Infection Prevention and Control

The Mock Survey revealed serious noncompliance with infection prevention protocols, particularly regarding the cleaning and sterilization of medical equipment (Standard IC.02.02.01). Staff reported inconsistency with the cleaning process for TEE scopes and other medical instruments used in the ED and ICU (American Hospital Association, 2023). This finding emphasizes the importance of regular training for all staff involved in cleaning processes and ensuring adherence to manufacturer instructions for use (IFU) in order to reduce infection rates associated with improperly cleaned instruments. Comprehensive training programs should be instituted to reinforce proper sterilization practices and documentation thereof, including the lot numbers and dates of processing chemical disinfectants.

Medication Management

The survey findings highlighted deficiencies in medication storage and security, particularly regarding controlled substances (Standard MM.03.01.01). The observation noted that medications were stored in unsecured areas, allowing nonlicensed staff access, which raises significant safety and regulatory concerns (Drug Enforcement Administration, 2023). Policies must be implemented to require all medication storage areas to be locked and to restrict access to trained personnel only. This might also involve conducting regular audits and security checks to ascertain compliance.

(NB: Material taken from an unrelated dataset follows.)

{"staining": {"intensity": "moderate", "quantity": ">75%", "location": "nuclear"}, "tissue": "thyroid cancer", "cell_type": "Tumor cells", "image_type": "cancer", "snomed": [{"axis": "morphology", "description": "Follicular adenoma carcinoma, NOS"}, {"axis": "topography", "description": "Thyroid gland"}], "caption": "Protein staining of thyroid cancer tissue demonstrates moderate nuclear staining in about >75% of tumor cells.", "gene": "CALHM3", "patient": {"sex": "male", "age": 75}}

Care Planning and Patient Reassessment

Another area for improvement includes the assessment and reassessment of patients’ conditions per standard PC.01.02.03. The survey assessed scenarios where patients admitted with suicidal tendencies were discharged with insufficient follow-up assessments (National Institute of Mental Health, 2023). The implications are dire, as inadequate reassessment can lead to elevated risks for patients who are vulnerable post-discharge. Implementing more robust care plans that detail patient goals and settings tailored specifically to individual needs will enhance the overall safety and quality of care provided.

Recommendations for Corrective Action

Based on the findings, several recommendations for corrective actions emerge:

1. Implement comprehensive training programs for all staff focused on hazardous material labeling, equipment maintenance, and sterilization protocols.

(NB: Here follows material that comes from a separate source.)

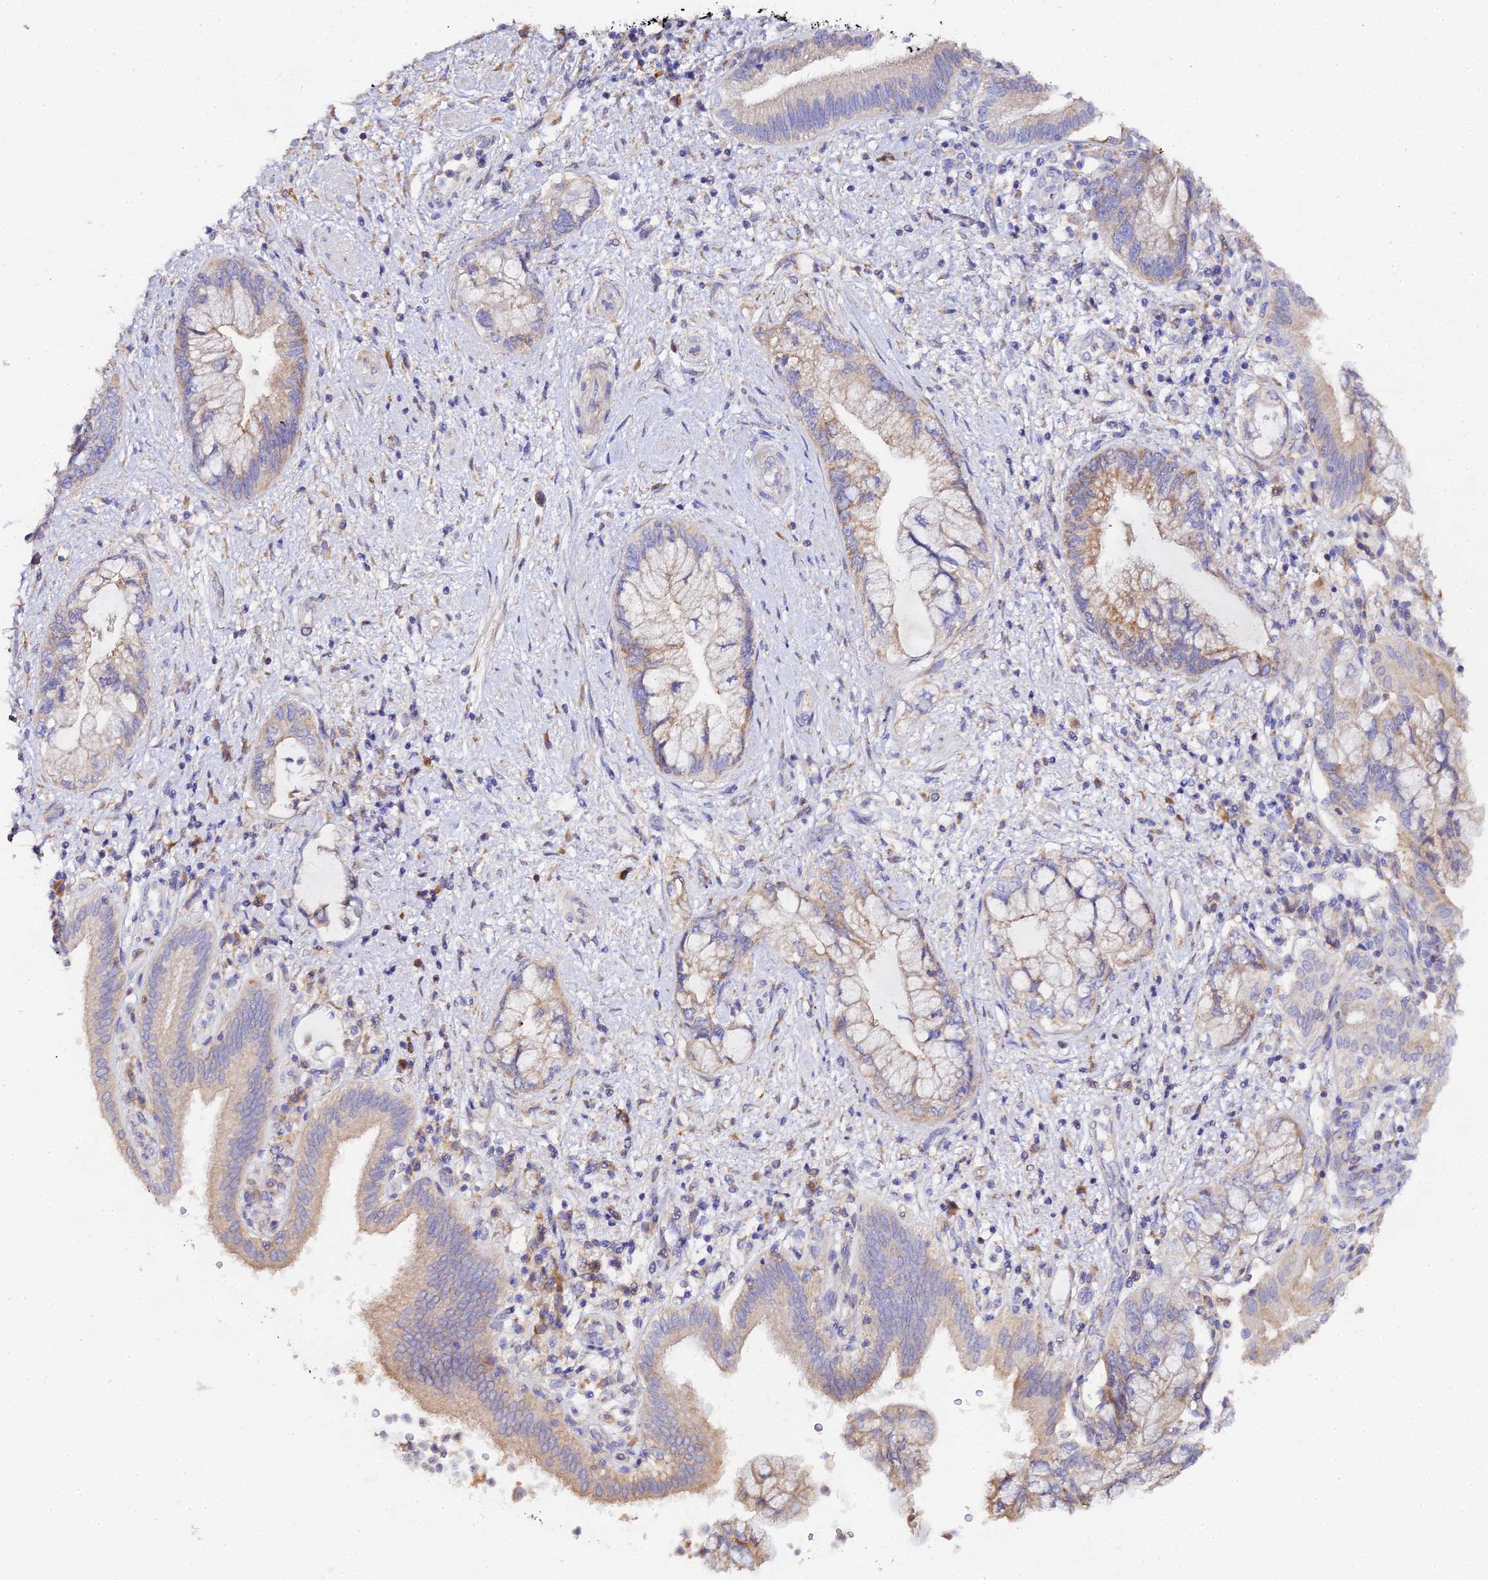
{"staining": {"intensity": "moderate", "quantity": "<25%", "location": "cytoplasmic/membranous"}, "tissue": "pancreatic cancer", "cell_type": "Tumor cells", "image_type": "cancer", "snomed": [{"axis": "morphology", "description": "Adenocarcinoma, NOS"}, {"axis": "topography", "description": "Pancreas"}], "caption": "DAB immunohistochemical staining of adenocarcinoma (pancreatic) demonstrates moderate cytoplasmic/membranous protein expression in approximately <25% of tumor cells.", "gene": "SCX", "patient": {"sex": "female", "age": 73}}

2. Establish routine audits of infection control protocols to ensure compliance and efficacy, particularly in sterilization and disinfection processes.

3. Secure and restrict access to medication storage areas to licensed personnel only, alongside regular reviews of medication management policies.

4. Strengthen patient care planning and assessment processes to ensure all patients receive appropriate follow-ups and interventions based on their needs.

Conclusion

In conclusion, the Mock Survey identified critical areas where the organization must focus its efforts to enhance compliance with healthcare standards and improve patient safety. It is crucial that the organization prioritizes these recommendations to uphold its commitment to providing safe, high-quality care.

References

  • Occupational Safety and Health Administration. (2023). Hazard Communication Standard.
  • Joint Commission. (2023). EC.02.04.03 - Medical Equipment Management.
  • Facility Guidelines Institute. (2010). Guidelines for Design and Construction of Health Care Facilities.
  • American Hospital Association. (2023). Infection Prevention and Control Recommendations.
  • Drug Enforcement Administration. (2023). Controlled Substances Act.
  • National Institute of Mental Health. (2023). Suicide Prevention: A Comprehensive Approach.
  • Centers for Disease Control and Prevention. (2023). Infection Control in Healthcare Personnel.
  • World Health Organization. (2023). Safe Management of Wastes from Health Care Activities.
  • Joint Commission International. (2023). Standards for Hospitals.
  • The Joint Commission. (2023). National Patient Safety Goals.